City leaders recently asked their counterparts on the Indian River County Commission to consider sharing in the $25,000-a-year cost of utilities for two Little League fields, a girl’s softball field and a Senior League baseball field. The Council’s request is now getting lost is a smokescreen of misinformation and fuzzy math.
For example, a regular Tuesday guest on Bob Soos’ radio program inaccurately asserted this morning that if the City would simply charge the leagues FPL rates they would not need a subsidy of some $25,000 a year.
Soo’s guest, Charlie Wilson, told listeners, “The fact is that if the City of Vero Beach Little League were on FPL instead of Vero Electric, they wouldn’t need the money. The difference between what the Vero Beach Little League needs, the shortfall in their budget, that is requiring them to pay some burdensome amount per person, is because the City of Vero Beach cannot get itself off Vero Electric.”
Wilson’s claim is simply not true. Currently the city is contributing $25,000 a year to the total $30,000 cost for utilities for all four fields, including approximately $22,000 for electric.
Assuming a rate differential of 25 percent between Vero Electric and FPL, the electric costs for the four fields would be be $5,500 a less a year, not $25,000 less.
This isn’t the first time Wilson’s numbers have been off by a wide margin. In 2009, while running for a seat on the Vero Beach City Council, Wilson told voters the city could sell the electric system to FPL for $150 million in cash, and would then have some $90 million left to invest after paying off $60 million in debt. As it turns out, FPL is only offering $111.5 million in cash, and Wilson, or someone else in the pro-sell crowd, failed to account for the cost of extricating the city from long term contracts with the Florida Municipal Power Agency and the Orlando Utilities Commission.
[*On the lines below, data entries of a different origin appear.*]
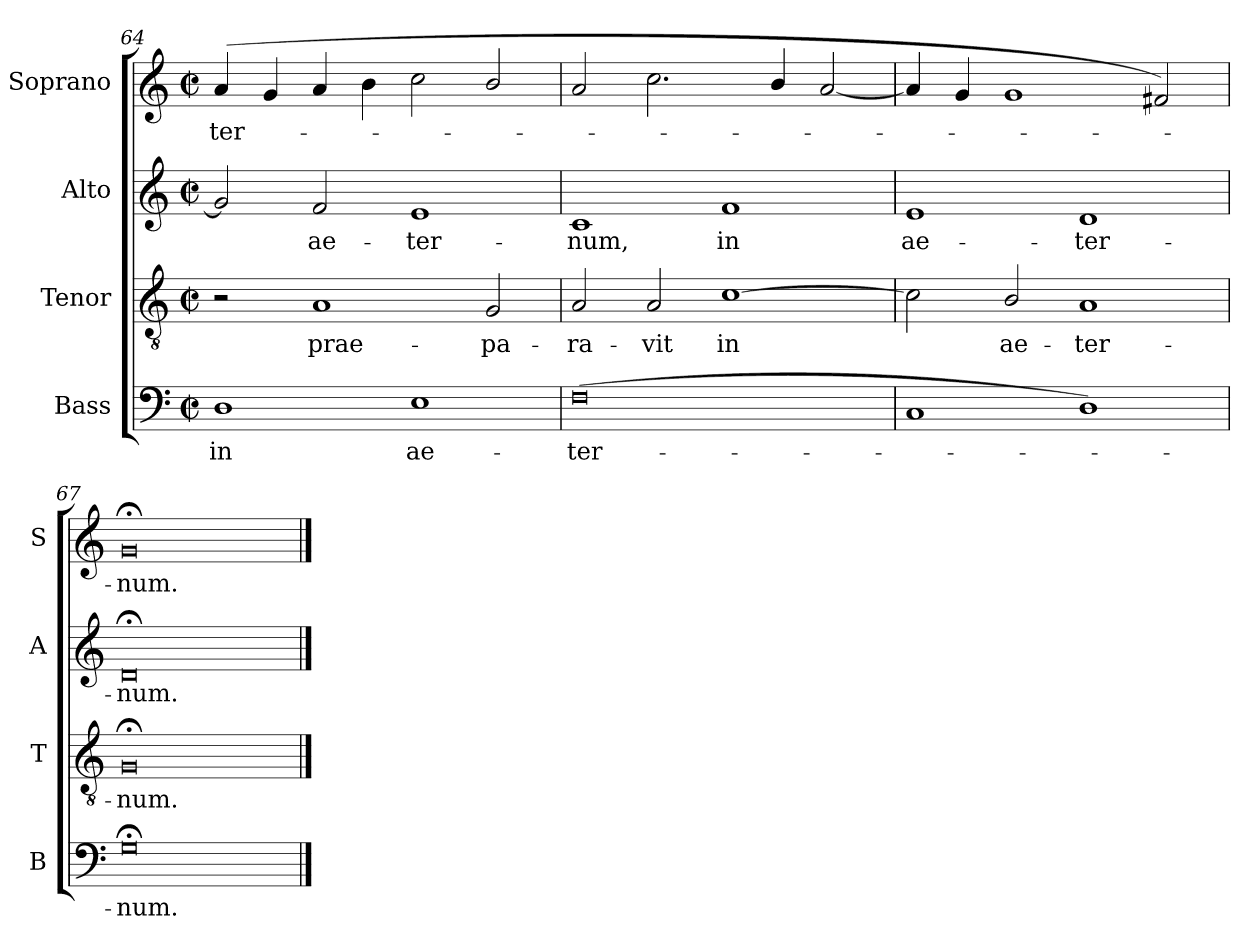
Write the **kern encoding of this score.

**kern	**text	**kern	**text	**kern	**text	**kern	**text
*part4	*part4	*part3	*part3	*part2	*part2	*part1	*part1
*staff4	*staff4	*staff3	*staff3	*staff2	*staff2	*staff1	*staff1
*I"Bass	*	*I"Tenor	*	*I"Alto	*	*I"Soprano	*
*I'B	*	*I'T	*	*I'A	*	*I'S	*
*clefF4	*	*clefGv2	*	*clefG2	*	*clefG2	*
*k[]	*	*k[]	*	*k[]	*	*k[]	*
*C:	*	*C:	*	*C:	*	*C:	*
*M4/2	*	*M4/2	*	*M4/2	*	*M4/2	*
*met(c|)	*	*met(c|)	*	*met(c|)	*	*met(c|)	*
=64	=64	=64	=64	=64	=64	=64	=64
!	!LO:LY:b	!	!	!	!	!	!LO:LY:b
1D	in	2r	.	2g]	.	(<4a	-ter-
.	.	.	.	.	.	4g	.
!	!	!	!LO:LY:b	!	!LO:LY:b	!	!
.	.	1A	prae-	2f	ae-	4a	.
.	.	.	.	.	.	4b	.
!	!LO:LY:b	!	!	!	!LO:LY:b	!	!
1E	ae-	.	.	1e	-ter-	2cc	.
!	!	!	!LO:LY:b	!	!	!	!
.	.	2G	-pa-	.	.	2b/	.
=65	=65	=65	=65	=65	=65	=65	=65
!	!LO:LY:b	!	!LO:LY:b	!	!LO:LY:b	!	!
(>0F	-ter-	2A	-ra-	1c	-num,	2a	.
!	!	!	!LO:LY:b	!	!	!	!
.	.	2A	-vit	.	.	2.cc	.
!	!	!	!LO:LY:b	!	!LO:LY:b	!	!
.	.	[1c	in	1f	in	.	.
.	.	.	.	.	.	4b/	.
.	.	.	.	.	.	[2a	.
=66	=66	=66	=66	=66	=66	=66	=66
!	!	!	!	!	!LO:LY:b	!	!
1C	.	2c]	.	1e	ae-	4a]	.
.	.	.	.	.	.	4g	.
!	!	!	!LO:LY:b	!	!	!	!
.	.	2B/	ae-	.	.	1g	.
!	!	!	!LO:LY:b	!	!LO:LY:b	!	!
1D)	.	1A	-ter-	1d	-ter-	.	.
.	.	.	.	.	.	2f#X)	.
=67	=67	=67	=67	=67	=67	=67	=67
!	!LO:LY:b	!	!LO:LY:b	!	!LO:LY:b	!	!LO:LY:b
0G;<	num.	0G;<	-num.	0d;<	-num.	0g;<	num.
==	==	==	==	==	==	==	==
*-	*-	*-	*-	*-	*-	*-	*-
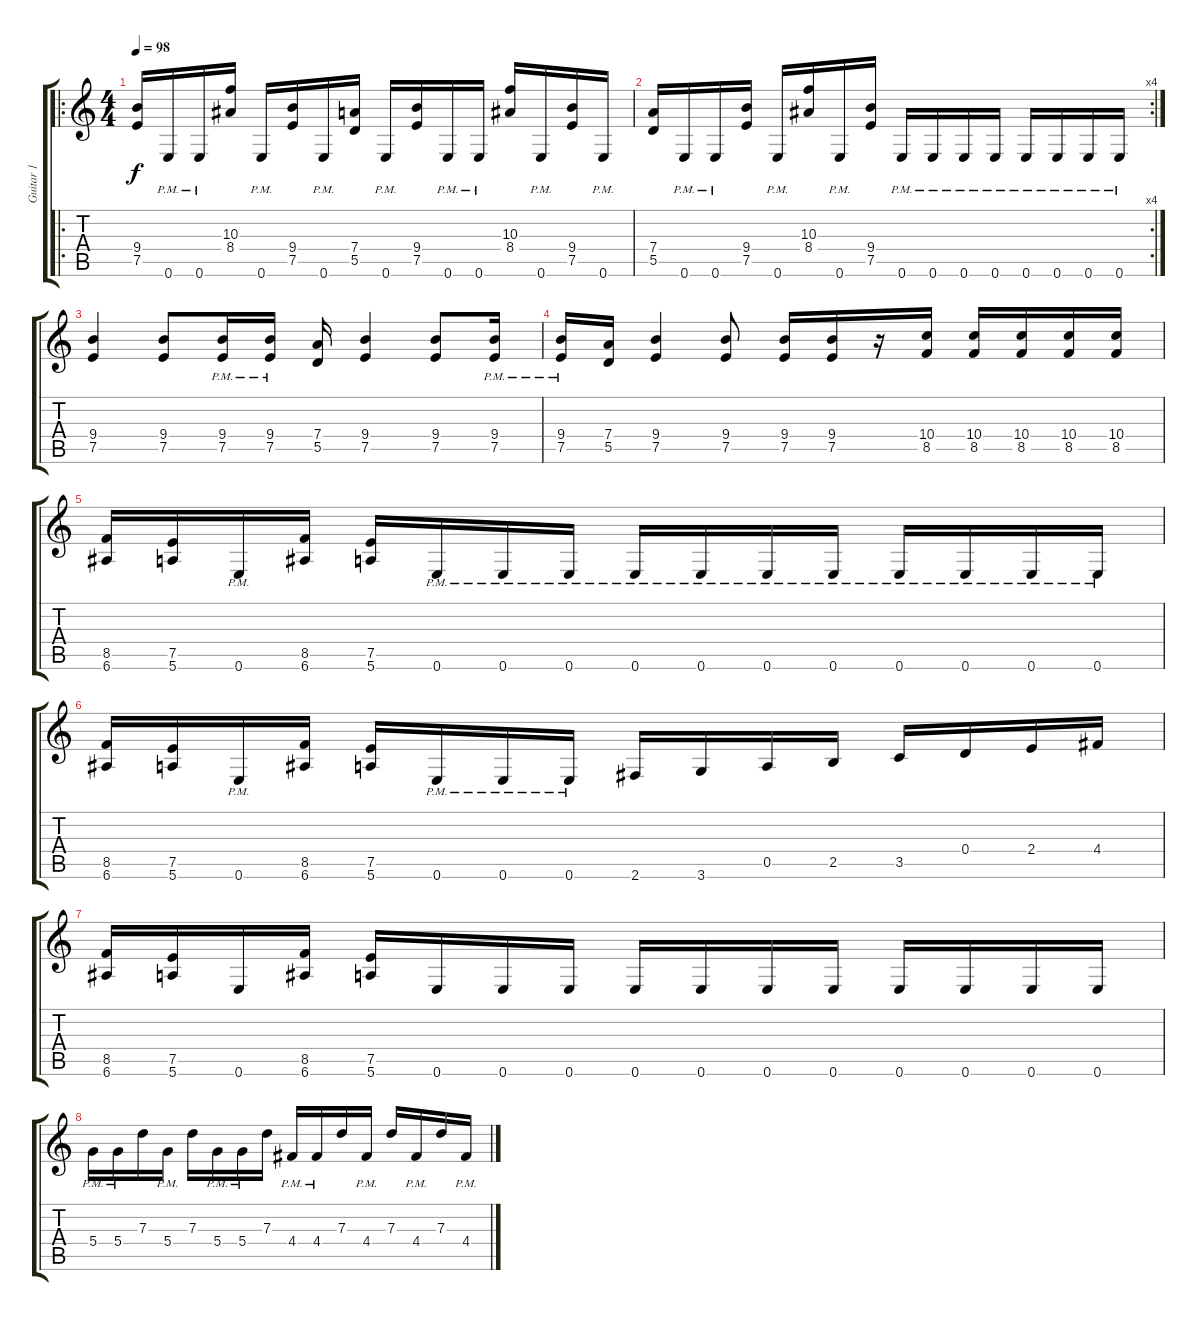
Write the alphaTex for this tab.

\track ("Guitar 1" "Guitar 1") {instrument distortionguitar}
\staff {score tabs}
\tuning (E4 B3 G3 D3 A2 E2) {hide}
\ro
\ts (4 4)
\tempo 98
\clef g2
\ks c
(9.4 7.5).16{dy f} 0.6{pm}.16 0.6{pm}.16 (10.3 8.4).16 0.6{pm}.16 (9.4 7.5).16 0.6{pm}.16 (7.4 5.5).16 0.6{pm}.16 (9.4 7.5).16 0.6{pm}.16 0.6{pm}.16 (10.3 8.4).16 0.6{pm}.16 (9.4 7.5).16 0.6{pm}.16 |
\rc 4
(7.4 5.5).16 0.6{pm}.16 0.6{pm}.16 (9.4 7.5).16 0.6{pm}.16 (10.3 8.4).16 0.6{pm}.16 (9.4 7.5).16 0.6{pm}.16 0.6{pm}.16 0.6{pm}.16 0.6{pm}.16 0.6{pm}.16 0.6{pm}.16 0.6{pm}.16 0.6{pm}.16 |
(9.4 7.5).4 (9.4 7.5).8 (9.4{pm} 7.5{pm}).16 (9.4{pm} 7.5{pm}).16 (7.4 5.5).16 (9.4 7.5).4 (9.4 7.5).8 (9.4{pm} 7.5{pm}).16 |
(9.4{pm} 7.5{pm}).16 (7.4 5.5).16 (9.4 7.5).4 (9.4 7.5).8 (9.4 7.5).16 (9.4 7.5).16 r.16 (10.4 8.5).16 (10.4 8.5).16 (10.4 8.5).16 (10.4 8.5).16 (10.4 8.5).16 |
(8.5 6.6).16 (7.5 5.6).16 0.6{pm}.16 (8.5 6.6).16 (7.5 5.6).16 0.6{pm}.16 0.6{pm}.16 0.6{pm}.16 0.6{pm}.16 0.6{pm}.16 0.6{pm}.16 0.6{pm}.16 0.6{pm}.16 0.6{pm}.16 0.6{pm}.16 0.6{pm}.16 |
(8.5 6.6).16 (7.5 5.6).16 0.6{pm}.16 (8.5 6.6).16 (7.5 5.6).16 0.6{pm}.16 0.6{pm}.16 0.6{pm}.16 2.6.16 3.6.16 0.5.16 2.5.16 3.5.16 0.4.16 2.4.16 4.4.16 |
(8.5 6.6).16 (7.5 5.6).16 0.6.16 (8.5 6.6).16 (7.5 5.6).16 0.6.16 0.6.16 0.6.16 0.6.16 0.6.16 0.6.16 0.6.16 0.6.16 0.6.16 0.6.16 0.6.16 |
5.4{pm}.16 5.4{pm}.16 7.3.16 5.4{pm}.16 7.3.16 5.4{pm}.16 5.4{pm}.16 7.3.16 4.4{pm}.16 4.4{pm}.16 7.3.16 4.4{pm}.16 7.3.16 4.4{pm}.16 7.3.16 4.4{pm}.16
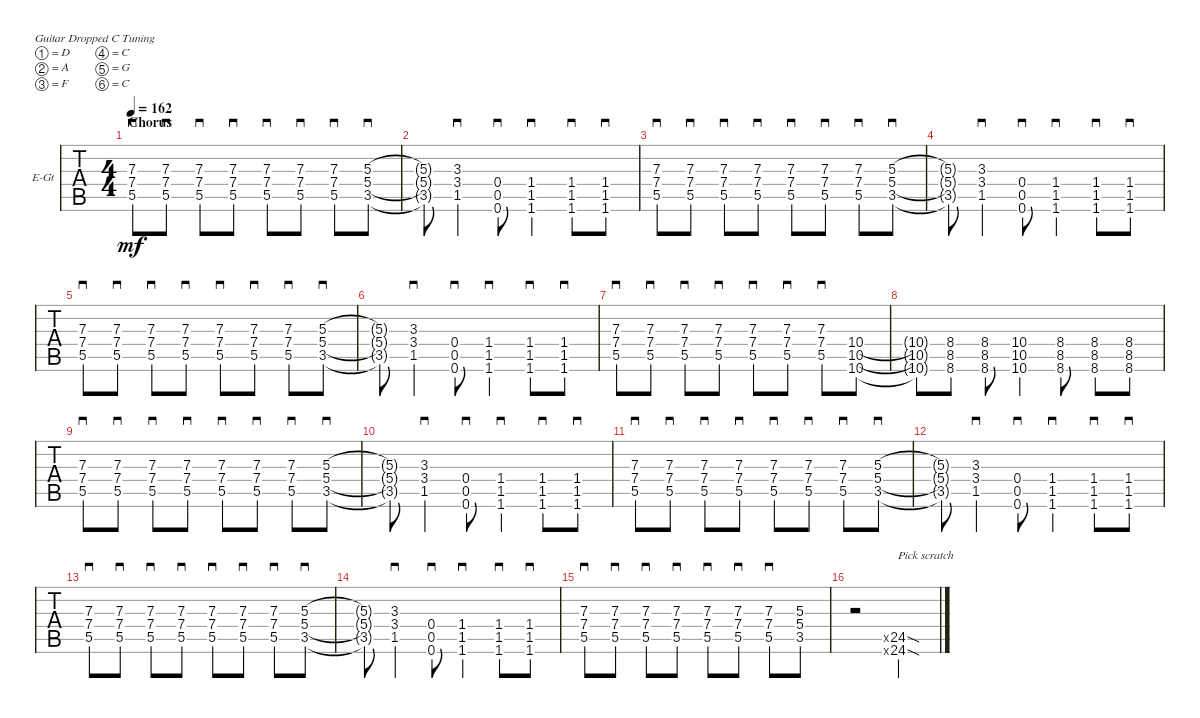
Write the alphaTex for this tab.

\bracketExtendMode groupsimilarinstruments
\firstSystemTrackNameOrientation horizontal
\otherSystemsTrackNameOrientation horizontal
\track ("Electric Guitar 1" "E-Gt") {instrument distortionguitar}
\staff {tabs}
\tuning (D4 A3 F3 C3 G2 C2)
\ts (4 4)
\section ("" "Chorus")
\tempo 162
\clef g2
\ks c
(5.5 7.4 7.3).8{sd dy mf} (5.5 7.4 7.3).8{sd} (5.5 7.4 7.3).8{sd} (5.5 7.4 7.3).8{sd} (5.5 7.4 7.3).8{sd} (5.5 7.4 7.3).8{sd} (5.5 7.4 7.3).8{sd} (3.5 5.4 5.3).8{sd} |
(3.5{t} 5.4{t} 5.3{t}).8 (1.5 3.4 3.3).4{sd} (0.6 0.5 0.4).8{sd} (1.6 1.5 1.4).4{sd} (1.6 1.5 1.4).8{sd} (1.4 1.5 1.6).8{sd} |
(5.5 7.4 7.3).8{sd} (5.5 7.4 7.3).8{sd} (5.5 7.4 7.3).8{sd} (5.5 7.4 7.3).8{sd} (5.5 7.4 7.3).8{sd} (5.5 7.4 7.3).8{sd} (5.5 7.4 7.3).8{sd} (3.5 5.4 5.3).8{sd} |
(3.5{t} 5.4{t} 5.3{t}).8 (1.5 3.4 3.3).4{sd} (0.6 0.5 0.4).8{sd} (1.6 1.5 1.4).4{sd} (1.6 1.5 1.4).8{sd} (1.4 1.5 1.6).8{sd} |
(5.5 7.4 7.3).8{sd} (5.5 7.4 7.3).8{sd} (5.5 7.4 7.3).8{sd} (5.5 7.4 7.3).8{sd} (5.5 7.4 7.3).8{sd} (5.5 7.4 7.3).8{sd} (5.5 7.4 7.3).8{sd} (3.5 5.4 5.3).8{sd} |
(3.5{t} 5.4{t} 5.3{t}).8 (1.5 3.4 3.3).4{sd} (0.6 0.5 0.4).8{sd} (1.6 1.5 1.4).4{sd} (1.6 1.5 1.4).8{sd} (1.4 1.5 1.6).8{sd} |
(5.5 7.4 7.3).8{sd} (5.5 7.4 7.3).8{sd} (5.5 7.4 7.3).8{sd} (5.5 7.4 7.3).8{sd} (5.5 7.4 7.3).8{sd} (5.5 7.4 7.3).8{sd} (5.5 7.4 7.3).8{sd} (10.5 10.6 10.4).8 |
(10.4{t} 10.5{t} 10.6{t}).8 (8.6 8.5 8.4).8 (8.4 8.5 8.6).8 (10.6 10.5 10.4).4 (8.5 8.6 8.4).8 (8.5 8.6 8.4).8 (8.5 8.6 8.4).8 |
(5.5 7.4 7.3).8{sd} (5.5 7.4 7.3).8{sd} (5.5 7.4 7.3).8{sd} (5.5 7.4 7.3).8{sd} (5.5 7.4 7.3).8{sd} (5.5 7.4 7.3).8{sd} (5.5 7.4 7.3).8{sd} (3.5 5.4 5.3).8{sd} |
(3.5{t} 5.4{t} 5.3{t}).8 (1.5 3.4 3.3).4{sd} (0.6 0.5 0.4).8{sd} (1.6 1.5 1.4).4{sd} (1.6 1.5 1.4).8{sd} (1.4 1.5 1.6).8{sd} |
(5.5 7.4 7.3).8{sd} (5.5 7.4 7.3).8{sd} (5.5 7.4 7.3).8{sd} (5.5 7.4 7.3).8{sd} (5.5 7.4 7.3).8{sd} (5.5 7.4 7.3).8{sd} (5.5 7.4 7.3).8{sd} (3.5 5.4 5.3).8{sd} |
(3.5{t} 5.4{t} 5.3{t}).8 (1.5 3.4 3.3).4{sd} (0.6 0.5 0.4).8{sd} (1.6 1.5 1.4).4{sd} (1.6 1.5 1.4).8{sd} (1.4 1.5 1.6).8{sd} |
(5.5 7.4 7.3).8{sd} (5.5 7.4 7.3).8{sd} (5.5 7.4 7.3).8{sd} (5.5 7.4 7.3).8{sd} (5.5 7.4 7.3).8{sd} (5.5 7.4 7.3).8{sd} (5.5 7.4 7.3).8{sd} (3.5 5.4 5.3).8{sd} |
(3.5{t} 5.4{t} 5.3{t}).8 (1.5 3.4 3.3).4{sd} (0.6 0.5 0.4).8{sd} (1.6 1.5 1.4).4{sd} (1.6 1.5 1.4).8{sd} (1.4 1.5 1.6).8{sd} |
(5.5 7.4 7.3).8{sd} (5.5 7.4 7.3).8{sd} (5.5 7.4 7.3).8{sd} (5.5 7.4 7.3).8{sd} (5.5 7.4 7.3).8{sd} (5.5 7.4 7.3).8{sd} (5.5 7.4 7.3).8{sd} (5.3 3.5 5.4).8 |
r.2 (0.6{x} 0.5{x}).8{gr} (24.6{sod} 24.5{sod}).2{txt "Pick scratch"}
As it turns out, at least according to Finance Commission Chairman Peter Gorry, is seems unlikely the city will net any cash from the sale, never mind $90 million, and may wind up having to bring a check to the closing table.
In an October 8, 2009 interview with Mary Beth McDonald, Wilson argued for regionalization of water and sewer services by claiming that within 10 years city water and sewer rates were projected to triple. Well, the city’s water and sewer base rates have not gone up over the past five years. Those rates would have to triple between now and 2018 if Wilson’s apocalyptic prediction is to come true. According to Water and Sewer Director, Rob Bolton, the city has no plans to increase water and sewer rates in the forceable future.